To treat ischemic neuropathy, the patient must be hospitalized.

Therapy in a hospital is aimed at relieving edema, improving trophism of the optic nerve, and organizing additional blood supply routes. Treatment of the underlying disease, bringing blood coagulation and lipid metabolism to normal, and stabilizing blood pressure are very important.

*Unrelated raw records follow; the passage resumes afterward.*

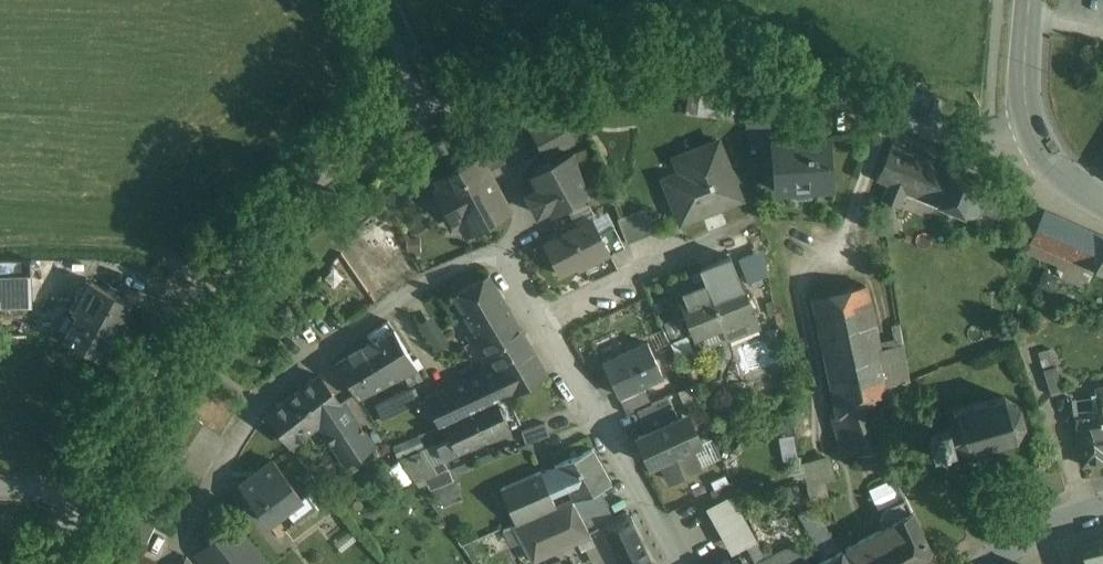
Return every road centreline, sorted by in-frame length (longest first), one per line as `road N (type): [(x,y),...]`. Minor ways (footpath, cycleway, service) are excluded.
road 1 (residential): [(169,563),(225,450),(261,401),(429,278),(470,259),(506,260),(676,563)]
road 2 (residential): [(1038,142),(997,143),(890,114),(683,47),(627,50),(420,109)]
road 3 (residential): [(79,498),(169,338),(237,255),(349,155),(420,109)]
road 4 (secondary): [(1038,142),(1024,97),(1029,0)]
road 5 (secondary): [(984,563),(1028,537),(1102,510)]
road 6 (residential): [(420,109),(371,0)]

For this purpose, the intake or administration of diuretics, vasodilators, thrombolytic, nootropic drugs, and anticoagulant drugs is prescribed. Therapy is carried out with corticosteroids, vitamins B, C, E are prescribed. Further treatment includes the use of physiotherapeutic methods - magnetic therapy, electrical stimulation, laser stimulation of undead fibers of the optic nerve of the eye.

Prognosis and prevention

With the development of ischemic optic neuropathy, the prognosis is unfavorable. Even with timely treatment, a significant decrease in vision often persists, and peripheral vision defects remain, which is caused by optic nerve atrophy. Only in 50% of patients is it possible to improve vision by 0.1 or 0.2. Damage to both eyes often results in further low vision or complete blindness.

Prevention of ischemic optic neuropathy should include timely treatment of vascular and systemic pathologies. For those who have suffered ischemic neuropathy of one eye, follow-up with an ophthalmologist and regular preventive therapy are indicated.